シンが更に情報を求め、それに宰相や大臣たちが皇帝に促されて答えていく。
「川へ追い落とすのか?」
皇帝の呟きにシンは頭を振って否定する。
「それは無理です。兵力が少ない……それに敵も馬鹿では無いでしょう、渡河の警戒と準備は十分に整えているはずです」
諸将は怪訝な顔をする。
一体この男はなにを考えているのか、言葉少なく再び考えだしたシンに苛立ちを隠せない。

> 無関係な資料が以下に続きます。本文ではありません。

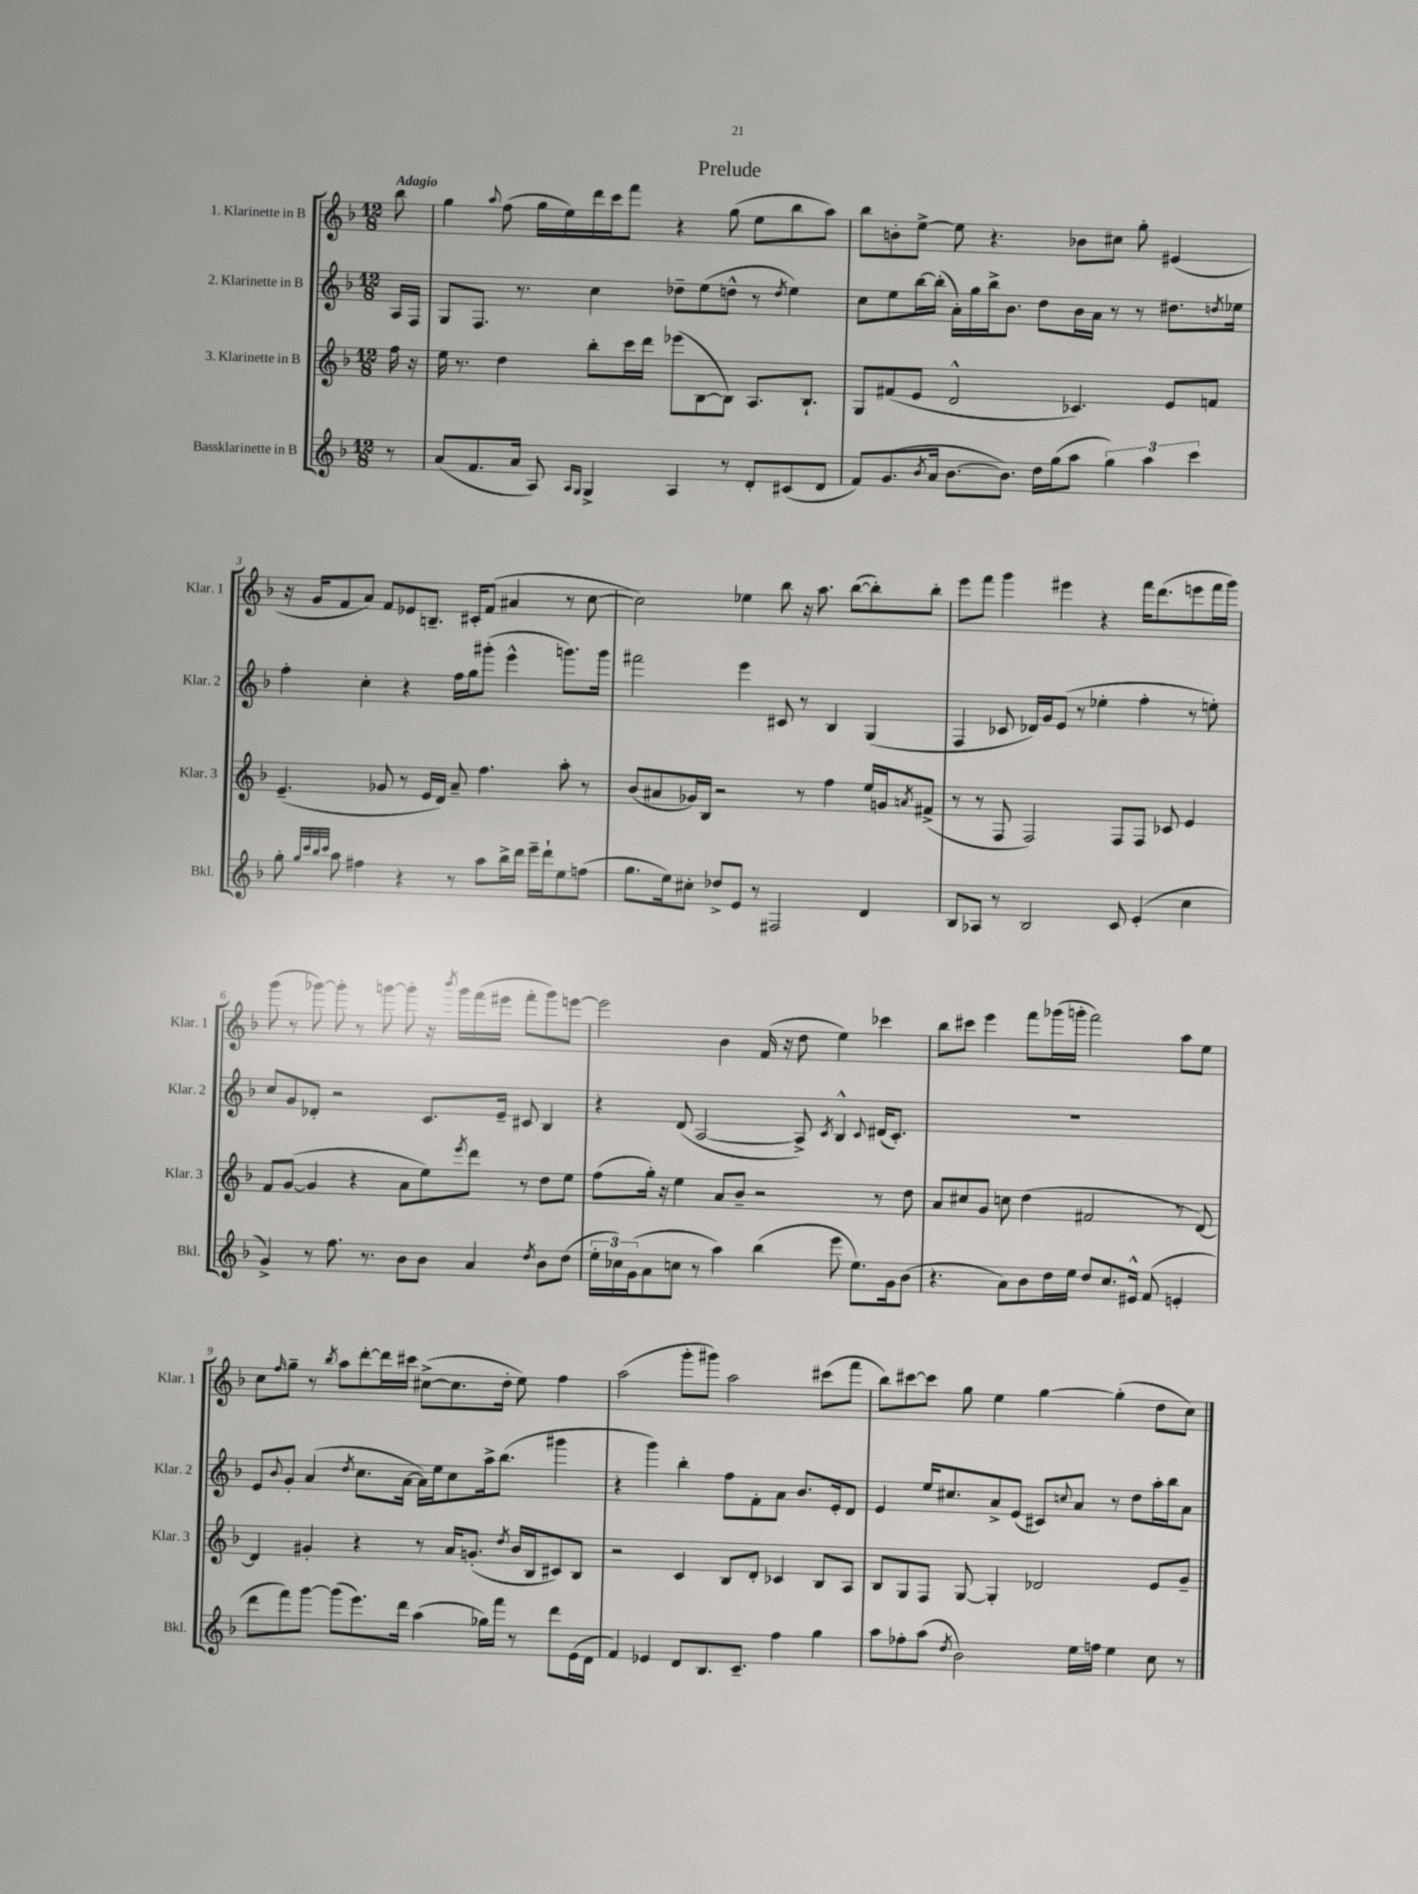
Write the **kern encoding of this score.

**kern	**kern	**kern	**kern
*staff4	*staff3	*staff2	*staff1
*clefG2	*clefG2	*clefG2	*clefG2
*k[b-]	*k[b-]	*k[b-]	*k[b-]
*M12/8	*M12/8	*M12/8	*M12/8
8r	16ff\	16A/LL	8bb-\
.	16r	16F/JJ	.
=	=	=	=
(8a/L	16ee\	8G/L	4gg\
.	8.r	.	.
8.f/	.	8.F/J	.
.	.	.	8qqaa/
.	4dd\	.	(8ff\
16a/Jk	.	8.r	.
8A/)	.	.	16gg\LL
.	.	.	16ee\)
16qqA/LL	.	.	.
16qqG/JJ	.	.	.
4G^/	8bb-'\L	4cc\	16ddd\
.	.	.	16ccc\J
.	16ccc\L	.	8fff\J
.	16ddd\JJ	.	.
4A/	(8eee-\L	8dd-~\L	4r
.	[8B-\	(8ee\	.
8r	8B-\]J)	8dd^^\J	(8gg\
8d'/L	8.A/L	8r	8ee\L
.	.	8qdd/	.
(8c#/	.	4ee\)	8bb-\
.	8.B-`/J	.	.
8d/J	.	.	8aa\J)
=	=	=	=
8f/L)	8G/L	8cc\L	8bb-\L
(8.g/	(8f#/	8ee\	8b'\
.	8e/J	[16bb-\L	[8ee^\J
8qb-/	.	.	.
16a/Jk	.	(16bb-'\]JJ	.
[8.b-\L	2d^^/	16a'\LL)	8ee\]
.	.	16gg\	.
.	.	16bb-^\J	4.r
8.b-\]J)	.	8.b-\J	.
16dd\LL	.	8dd\L	.
(16gg\J	.	.	.
8aa\J	4.c-/)	16b-\L	8b-\L
.	.	16a\JJ	.
6gg\)	.	8r	8cc#\J
.	.	8r	8gg'\
6aa\	.	.	.
.	8e/L	8.dd#\L	(4e#/
6ccc\	.	.	.
.	8f/J	.	.
.	.	8qdd/	.
.	.	16ee-\Jk	.
=	=	=	=
8gg'\	(4.e~/	4ff'\	16r
.	.	.	16g/LK
32qqgg/LLL	.	.	.
32qqccc/	.	.	.
32qqbb-/	.	.	.
32qqccc/JJJ	.	.	.
8aa\	.	.	8f/
4ff#\	.	4cc'\	8a/J)
.	8g-/	.	8f/L
4r	8r	4r	8e-/
.	16e/LL	.	8.B~/J
.	16d/JJ)	.	.
8r	8a~/	16ff\LL	.
.	.	16gg\J	16c#'/LK
8aa\L	4.ff\	(8ggg#'\J	(8f/J
16bb-^\L	.	4eee^^\	4a#/
16ddd\JJ	.	.	.
16eee~\LL	.	.	.
16ddd`\J	.	.	.
8ee\	8aa'\	8.ggg\L)	8r
(8ff\J	8r	.	[8cc\
.	.	16ggg\Jk	.
=	=	=	=
8.gg\L	(8b-/L	2fff#\	2cc\])
.	8a#/	.	.
16ee\k)	.	.	.
8cc#'\J	16g-/L)	.	.
.	16B-/JJ	.	.
8dd-^/L	2r	.	.
8e/J	.	4eee\	4ee-\
8r	.	.	.
2F#/	.	8c#/	8bb-\
.	8r	8r	16r
.	.	.	8.aa\
.	4ff\	4B-/	.
.	.	.	([8bb-\L
4d/	16ee/LL	(4G/	8bb-'\])
.	16g/J	.	.
.	8qa/	.	.
.	(8f#^/J	.	8bb-'\J
=	=	=	=
8B-/L	8r	4F/	8eee\L
8A-/J	8r	.	8fff\J
8r	8F/	8c-/	4ggg\
2B-/	2F/)	16d-/LL)	.
.	.	16g/J	.
.	.	(8e/J	4eee#\
.	.	8r	.
.	.	4ee-'\	4r
8c/	8F/L	.	.
(4e'/	8F/J	4ff'\	16fff\LK
.	.	.	(8.ddd\
.	8c-/	.	.
4cc\	4e/	8r	8eee\
.	.	8ee'\)	16fff\L
.	.	.	16ggg\JJ)
=	=	=	=
4g^/)	8f/L	8cc/L	(8ggg\
.	([8g/J	8g/	8r
8r	4g/]	8d-'/J	[8ggg-\)
8.ff\	.	2r	8ggg-'\]
.	4r	.	8r
8.r	.	.	.
.	.	.	[8ggg\
8b-\L	8a\L	.	8ggg'\]
8b-\J	8ee\)	8.c/L	16r
.	.	.	8qbbb-/
.	.	.	16ggg\LL
.	8qeee/	.	.
4a/	8ddd\J	.	(16fff\
.	.	16e~/Jk	16eee#\JJ
.	8r	8c#/	8fff'\L
8qdd/	.	.	.
8b-\L	8dd\L	4B-/	8ggg\)
(8dd\J	8ee\J	.	[8eee\J
=	=	=	=
24ee'\LL	(8ff\L	4r	2eee\]
24cc-\)	.	.	.
(24g\J	.	.	.
8a\	16gg'\Jk)	.	.
.	16r	.	.
8cc\J	4ee\	(8d/	.
8r	.	[2A/	.
4aa\)	8a/L	.	4b-\
.	8b-~/J	.	.
(4bb-\	2r	.	(16f/
.	.	.	16r
.	.	8A^/])	8dd\
.	.	8qc/	.
8eee\	.	4B-^^/	4ee\)
8.ee\L)	.	.	.
.	.	8qqc/	.
.	8r	(16d#/LK	4ccc-\
16g\k	.	8.c'/J)	.
(8b-\J	8dd\	.	.
=	=	=	=
4.r	8a/L	1.r	8bb-\L
.	8cc#/	.	8ccc#\J
.	8g/J	.	4eee\
8a\L)	8cc\	.	.
8b-\	(4dd\	.	8fff\L
16dd\L	.	.	(16ggg-\L
16ee\JJ	.	.	16ggg'\JJ
8dd/L	2f#/	.	2fff\)
8.cc/	.	.	.
16e#^^/Jk	.	.	.
(8f/	.	.	.
4e'/	8r	.	8aa\L
.	[8d/)	.	8ee\J
=	=	=	=
8ddd\L	4d/]	8e/L	8cc\L
.	.	8qqb-/	16qqff/
8fff\)	.	8g'/J	8gg~\J
[8ggg\J	4g#'/	(4a/	8r
.	.	.	8qbb-/
(8ggg\]L	.	.	8aa\L
.	.	8qdd/	.
8.eee\)	4r	8.cc\L	[8ddd'\
.	.	.	16ddd\]L
16ddd\Jk	.	[16a\Jk	16ccc#\JJ
(4aa\	8r	16a\]LL)	([8cc#^\L
.	.	16ee\J	.
.	16a/LK	8cc\	8.cc#\]
.	(8.g'/J	.	.
16gg-\LL)	.	16aa^\k	.
16fff\JJ	.	(8.bb-\J	16dd'\Jk
.	8qdd/	.	.
8r	16b-/LL	.	8ee\)
.	16B-/J	.	.
8ddd\L	8c#/)	4ggg#\	4ff\
(16e\L	8B-/J	.	.
16d\JJ	.	.	.
=	=	=	=
4f/)	2r	4r	(2aa\
4e-/	.	4ggg\)	.
8d/L	4c/	4bb-'\	8ggg'\L
8.B-/	.	.	8ggg#\J)
.	8B-/L	8ff\L	2aa\
8.c~/J	.	.	.
.	8d'/J	8f'\	.
4ff\	4c-/	8a\J	.
.	.	8.b-/L	.
4gg\	8B-/L	.	(8ccc#\L
.	.	16e'/k	.
.	8A/J	8d/J	8fff\J
=	=	=	=
8aa\L	8B-/L	4e/	8bb-\L)
8ff-'\	8G/	.	[8ccc#\
(8aa\J	8F/J	16ee/LK	8ccc#\]J
.	.	8.cc#/	.
8qdd/	.	.	.
2b-\)	[8G/	.	8gg\
.	4G'/]	8a^/	4ee\
.	.	(8e/J	.
.	2d-/	8c#/L)	[4gg\
.	.	8qqcc/	.
16ee\LL	.	8a/J	.
16ff\JJ	.	.	.
4ee\	.	8r	(4gg'\]
.	.	8dd\L	.
8cc\	8e/L	16aa'\L	8dd\L
.	.	16bb-\J	.
8r	8g~/J	8a\J	8cc\J)
==	==	==	==
*-	*-	*-	*-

それは皇帝も同じで、少しの沈黙の後焦れて再びシンに問う。
「シン、卿は何を考えている? 余にも皆にもわかるように話せ」
「敵の油断……如何にして敵の油断を誘うか……」
シンは視線を地図から逸らさずに答える。
「な、なに? 益々わからぬわ!」
シンの脳裏には戦国時代の桶狭間の合戦が思い起こされていた。
織田信長は敵を油断させ、隙を突いて今川義元の首を獲って勝った。
封建社会の戦で少数が多数に勝には、敵の親玉の首を上げるのが確実である。
「陛下、一つお願いが御座います。東部の領主や地主たちに敵軍が来たら持て成すように伝えて頂けませんか?」
諸将の目がシンに集まる。
それに臆することなく淡々とシンは自分の考えを述べた。